A review of “Executive: A Thriller” by Leslie Wolfe

 

Welcome to the Agency

Alex Hoffman is a talented Information Technology analyst and arguably one of the best in her current field.  Having achieved much in her 29 years, Alex is blindsided when she is suddenly let go at her job without any warning or reason. When she stumbles across a job posting in her search that seems tailor made for her abilities and goal she feels that this could be too good to be true. The online application, while bizarre, piques her interest and when an interview is offered she jumps at the chance to learn more about this enigmatic company. As her employment progresses, Alex learns that she has been chosen to join a small but important entity whose mission is to partner with various companies to integrate and uncover possible corporate subterfuge. Alex’s rookie assignment with the Agency seems simple enough; she must pose as a new executive in a well-established tech and machinery manufacturing company to attempt to uncover the source or recent possible leaks that have led to a drop in the company’s stock.  Once inside the company, it becomes apparent that the problems plaguing Nanotech may be worse than initially anticipated with Alex’s curiosity has placing a target squarely on her back.

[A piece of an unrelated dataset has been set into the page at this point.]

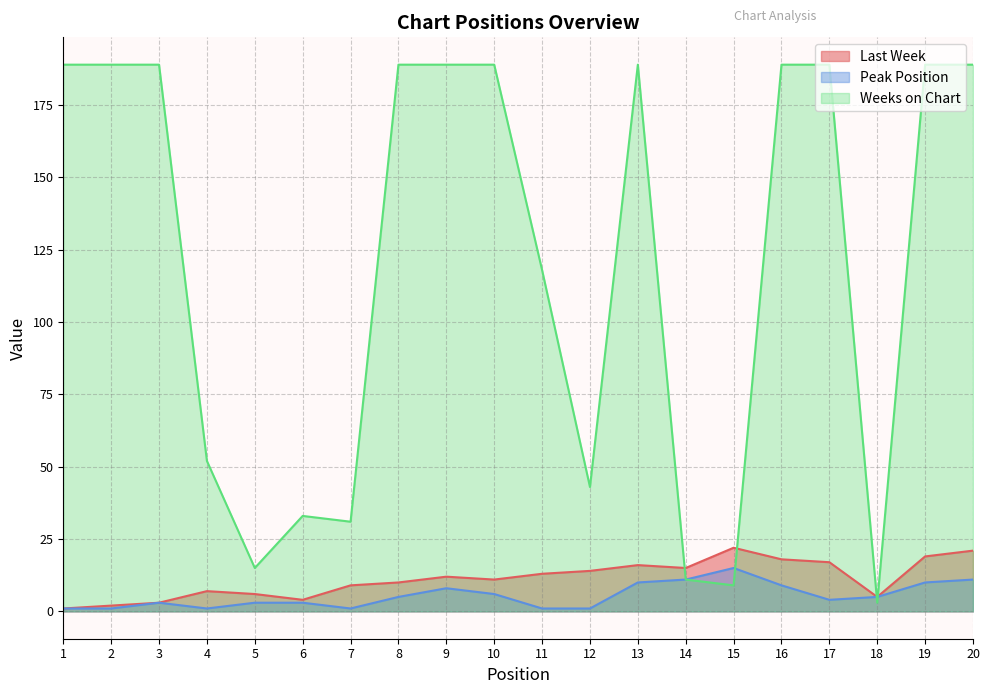

True or false: Last Week has more than 2 points higher than both neighbors.

True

Having previously read “The Ghost Pattern” which is book number 4 in the Alex Hoffmann series of thrillers by Leslie Wolfe, I was already acquainted with many of the characters. It was good to rewind and witness Alex’s origins with the team and become more acquainted with the Agency and their work. I loved how the story progresses and we see how influential the Agency is in everything from acquiring Alex to consulting with their sometimes-high profile clients and leading their investigations to their conclusion. Alex’s experiences at Nanotech are downright nightmarish. Reading some of the board room meeting practically gave me anxiety. Having been in a similar work culture in the past, it’s easy to imagine that this sort of stuff happening more often than anyone would like to mention. The fact that Nanotech is a company that specializes in drone production with military contracts also adds in a current element that leaves the reader wondering about the overall safety of this type of technology and what can happen if this knowledge finds its way into the wrong hands.

Executive is a solid story with a great premise and action that will have the reader on the edge of their seat. After having read Executive, I am ready to delve in to the other books Alex Hoffmann series to see what else life in the Agency has in store for her and her team.